We’ve come a long way from what a hacker used to be — an expert programmer that would take existing technologies or products and work to optimize and customize them. In fact, Steve Jobs was a ‘phone phreaker,’ a group of programmers that exploited the telephone exchange system.
While some modern day hackers may be expert programmers, hacking and cybercrime have become big business. In the 1990s, hackers were personified by rebellious teenagers or lonely programmers in their basement with a vendetta. If we were to personify them now, it would look like any large enterprise. The only difference is these services are sold on the dark web versus traditional channels.
Hacking has become big business
The more successful hacking enterprises have refined their products and methodologies in order to maximize their returns. It’s so sophisticated that they are fully functional organizations with accounting and payroll departments, sales teams and global operations. Products offered can range from full service hacking and information delivery, specific sets of information to HaaS, or hacking-as-a-service, which gives someone the tools and scripts to hack on their own, just like any other as a service model we have seen offered over the last seven years.
The business of hacking is so successful and there’s such an excess of data available on the dark web that the price of information is fairly low. According to a CNBC report done in 2015, the price for personally identifiable information (PII) which include names and addresses, and other personal information is only US $1 per PII. Bank account login information is worth US $200 — $500.
The rapid digitization of data along with new technological advances like IOT, cloud adoption and AI have all contributed to the funding of these businesses. It has also led to the rise of new ways to infiltrate the data of organizations through sophisticated malware, ransomware, data manipulation, advanced persistent threats and others.
The cost of weak security measures and breaches
With new threats cropping up each day, securing your organization’s data can feel like you are drinking water from a fire hose with no signs of it letting up. Not only is it critical to have security protocols and services baked into every layer of technology, from infrastructure to employee devices, it’s also imperative to have a comprehensive strategy that is agile enough to respond to today’s threats.
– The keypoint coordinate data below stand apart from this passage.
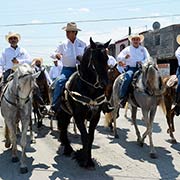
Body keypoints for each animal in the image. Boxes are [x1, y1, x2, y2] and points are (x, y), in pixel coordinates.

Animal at [56, 38, 110, 169]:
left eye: (107, 58)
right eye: (95, 58)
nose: (104, 82)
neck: (90, 89)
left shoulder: (95, 116)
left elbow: (90, 137)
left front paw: (88, 159)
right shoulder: (78, 116)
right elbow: (85, 137)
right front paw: (84, 160)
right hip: (64, 113)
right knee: (63, 128)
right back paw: (68, 148)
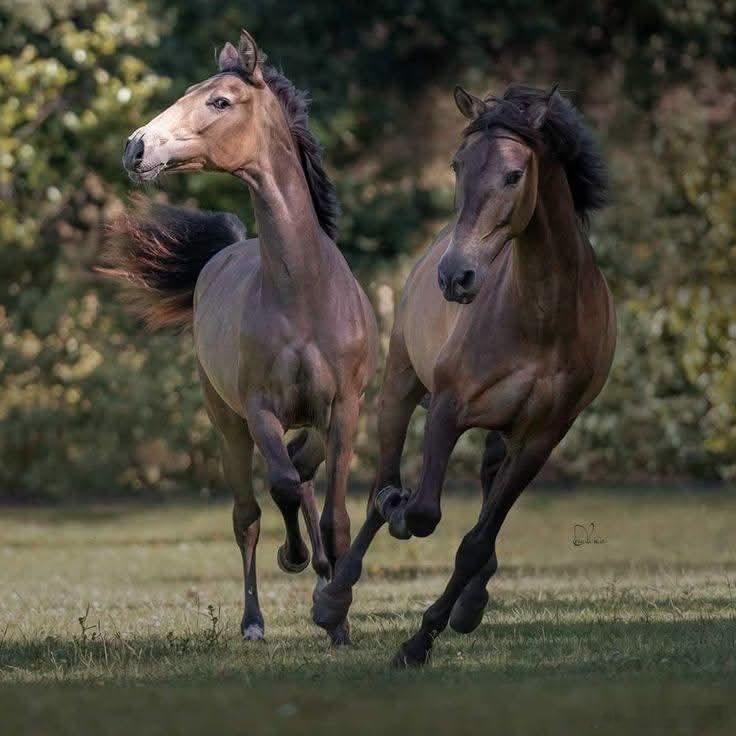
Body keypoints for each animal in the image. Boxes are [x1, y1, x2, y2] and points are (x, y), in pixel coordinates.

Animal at [102, 30, 378, 646]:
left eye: (220, 101)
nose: (136, 147)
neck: (302, 294)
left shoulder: (344, 410)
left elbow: (335, 512)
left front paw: (338, 618)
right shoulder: (259, 411)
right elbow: (280, 487)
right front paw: (299, 563)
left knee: (305, 473)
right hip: (226, 423)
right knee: (249, 515)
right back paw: (256, 618)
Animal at [313, 84, 616, 665]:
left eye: (514, 175)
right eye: (457, 165)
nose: (456, 277)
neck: (541, 316)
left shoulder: (541, 437)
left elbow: (476, 542)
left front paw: (421, 639)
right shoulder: (449, 409)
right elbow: (422, 512)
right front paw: (400, 514)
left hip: (504, 432)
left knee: (483, 501)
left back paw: (470, 603)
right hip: (399, 388)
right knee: (380, 486)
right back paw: (334, 597)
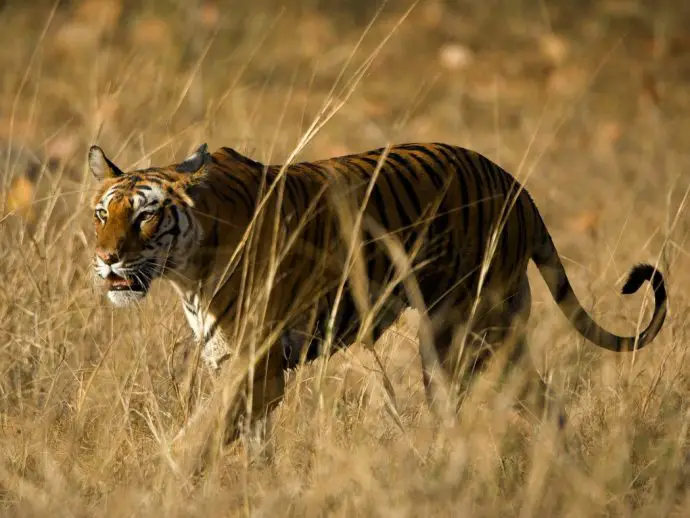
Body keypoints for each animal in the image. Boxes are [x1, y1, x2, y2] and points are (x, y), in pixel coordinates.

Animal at [88, 141, 664, 442]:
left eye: (145, 215)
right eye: (101, 214)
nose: (106, 259)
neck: (187, 268)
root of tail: (518, 188)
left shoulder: (259, 363)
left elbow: (202, 433)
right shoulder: (229, 360)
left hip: (465, 333)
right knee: (544, 404)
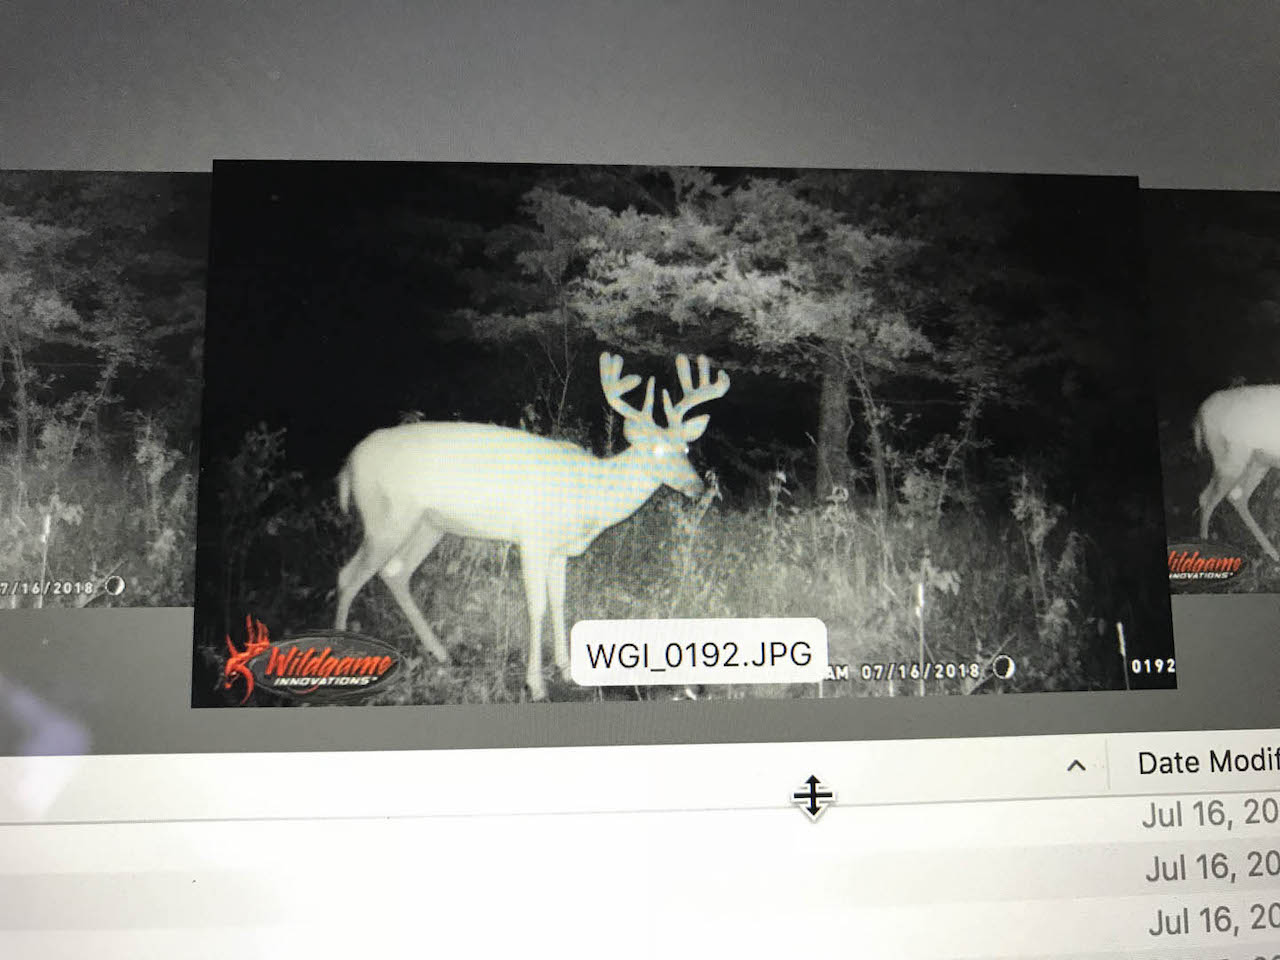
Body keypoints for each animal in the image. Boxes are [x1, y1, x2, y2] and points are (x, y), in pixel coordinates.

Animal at [333, 351, 731, 700]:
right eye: (656, 451)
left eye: (686, 449)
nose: (697, 487)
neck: (589, 493)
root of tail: (350, 461)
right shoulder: (533, 538)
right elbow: (536, 606)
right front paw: (535, 684)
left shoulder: (559, 550)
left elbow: (559, 601)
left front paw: (567, 670)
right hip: (386, 516)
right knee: (349, 575)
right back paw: (338, 652)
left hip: (428, 524)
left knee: (395, 572)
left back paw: (441, 652)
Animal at [1194, 384, 1280, 561]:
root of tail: (1200, 414)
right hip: (1232, 460)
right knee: (1210, 498)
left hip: (1257, 462)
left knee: (1231, 496)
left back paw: (1272, 552)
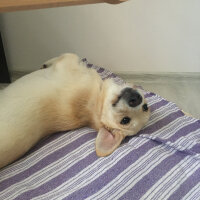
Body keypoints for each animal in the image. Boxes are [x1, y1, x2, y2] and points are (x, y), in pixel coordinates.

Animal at [0, 53, 150, 169]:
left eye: (124, 121)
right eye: (145, 106)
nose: (136, 99)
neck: (95, 104)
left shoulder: (66, 65)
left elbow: (70, 55)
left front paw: (46, 63)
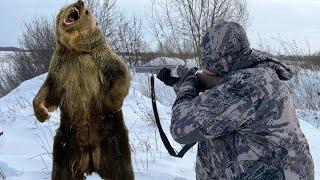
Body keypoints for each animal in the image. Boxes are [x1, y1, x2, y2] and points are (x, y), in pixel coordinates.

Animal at [33, 0, 135, 179]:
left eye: (87, 11)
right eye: (69, 4)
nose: (80, 2)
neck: (77, 50)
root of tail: (91, 158)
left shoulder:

Do you think this won’t happen to your organization? Virtually every enterprise is under attack and will be breached. Even one breach can severely impact an organization’s bottom line. Technology research firm Juniper predicted the cost of data breaches will increase to $2.1 trillion globally by 2019, increasing almost four times the estimated cost of breaches in 2015. Cybercrime and hacking have become too big a problem to ignore and an investment needs to be made to protect critical data.
How to protect your organization
There are a variety of steps your organization can take to keep its data secure. These include basic but often overlooked measures to more complex solutions. In terms of basic measures, you should keep all of your software up-to-date and regularly patched in order to protect your business against the latest security exploits. Additionally, it is recommended to give your employees cyber-security awareness training. This training educates employees on common phishing emails which attempt to collect password or login information by appearing as a legitimate request so that doors they do not fall prey to these types of attacks.
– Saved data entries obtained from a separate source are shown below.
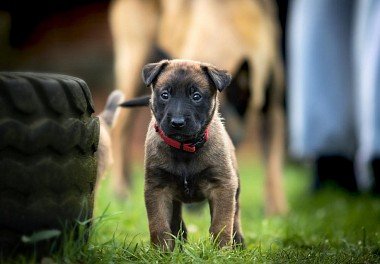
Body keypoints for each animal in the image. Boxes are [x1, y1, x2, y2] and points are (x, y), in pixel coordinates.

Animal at [110, 0, 288, 214]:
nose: (191, 205)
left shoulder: (273, 109)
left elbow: (272, 165)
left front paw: (276, 209)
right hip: (134, 62)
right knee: (120, 129)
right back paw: (121, 188)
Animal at [119, 59, 243, 250]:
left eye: (196, 96)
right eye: (165, 95)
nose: (177, 123)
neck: (185, 149)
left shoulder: (222, 186)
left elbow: (221, 224)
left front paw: (220, 251)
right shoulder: (158, 189)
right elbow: (159, 225)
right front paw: (161, 252)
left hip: (234, 190)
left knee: (235, 219)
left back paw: (238, 243)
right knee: (176, 221)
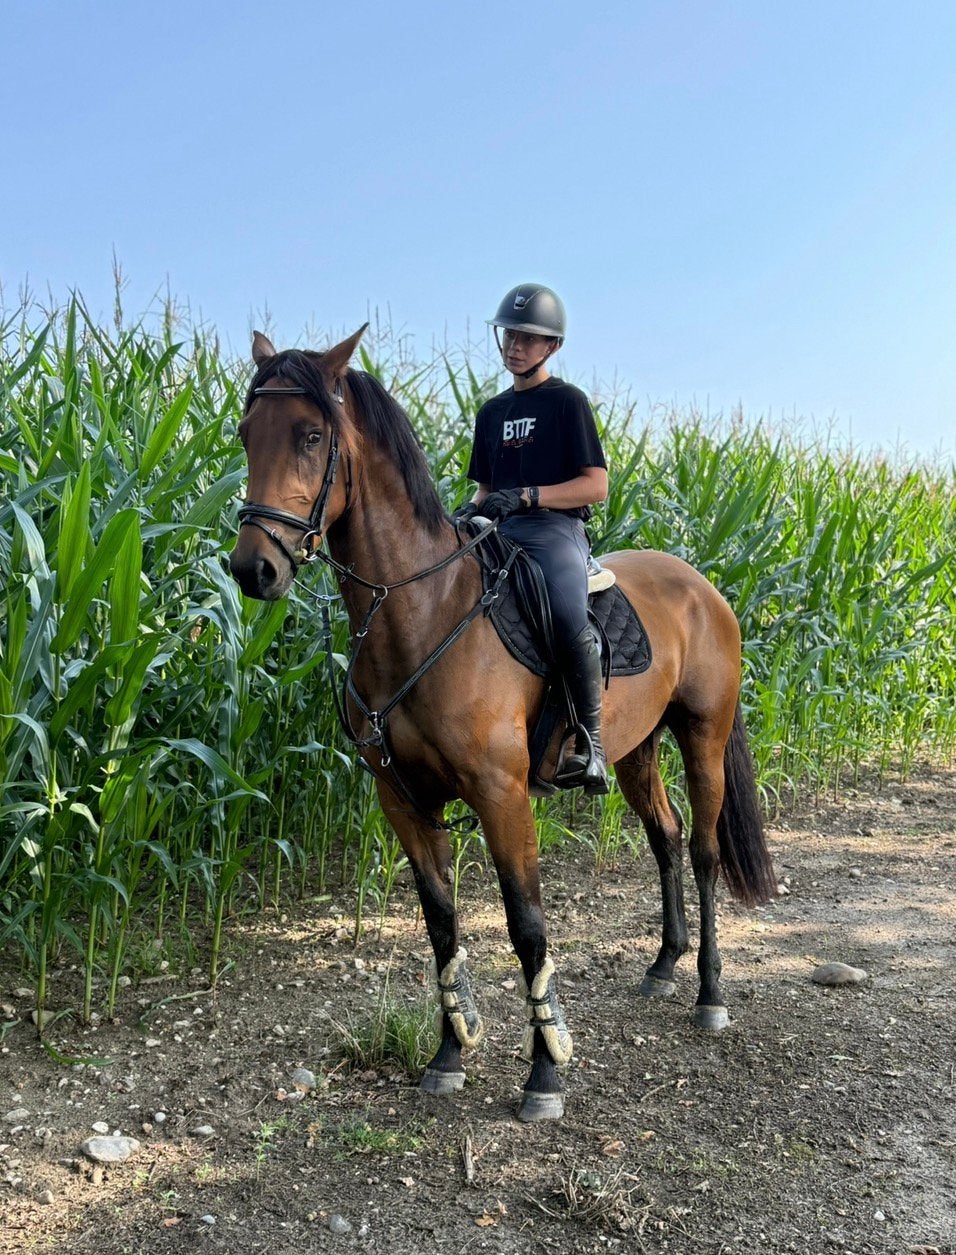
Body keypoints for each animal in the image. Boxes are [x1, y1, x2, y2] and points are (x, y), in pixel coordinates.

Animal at [228, 326, 778, 1123]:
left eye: (309, 435)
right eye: (245, 433)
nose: (253, 569)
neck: (421, 613)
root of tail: (703, 586)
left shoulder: (502, 794)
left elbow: (526, 925)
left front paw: (546, 1070)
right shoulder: (403, 800)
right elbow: (441, 922)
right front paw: (449, 1053)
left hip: (703, 734)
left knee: (704, 851)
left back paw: (708, 992)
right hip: (637, 751)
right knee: (666, 839)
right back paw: (662, 966)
More complex solutions include network segmentation or the use of monitoring software. Network segmentation involves dividing your cloud network into different zones, each with varying security requirements based on the nature of the data held in that zone. For example, cardholder data should be placed in an isolated zone with the most stringent security requirements. Segmenting a network makes it more difficult for an attacker to move across the network and gives your organization more time to respond to a threat.
Monitoring software, such as firewalls, monitor incoming traffic to your cloud network and can alert you when a threat is detected and allow you to deploy critical prevention measures. One advantage of using monitoring software is that it can be more cost-effective than having an in-house team of security experts. Due to the shortage of trained security professionals in the market, hiring them can be expensive while monitoring software can provide around-the-clock surveillance for a fraction of the cost. However, it may be necessary to integrate multiple types of monitoring software since usually one tool cannot monitor the wide range of devices on a network, meaning different tools for different devices are required.
Unfortunately, there is no silver-bullet solution that can eliminate all the risks hackers can present. The best approach, therefore, is to adopt a variety of measures, ranging from basic to more complex, in order to close as many gaps as possible and keep your organization as secure as it can be.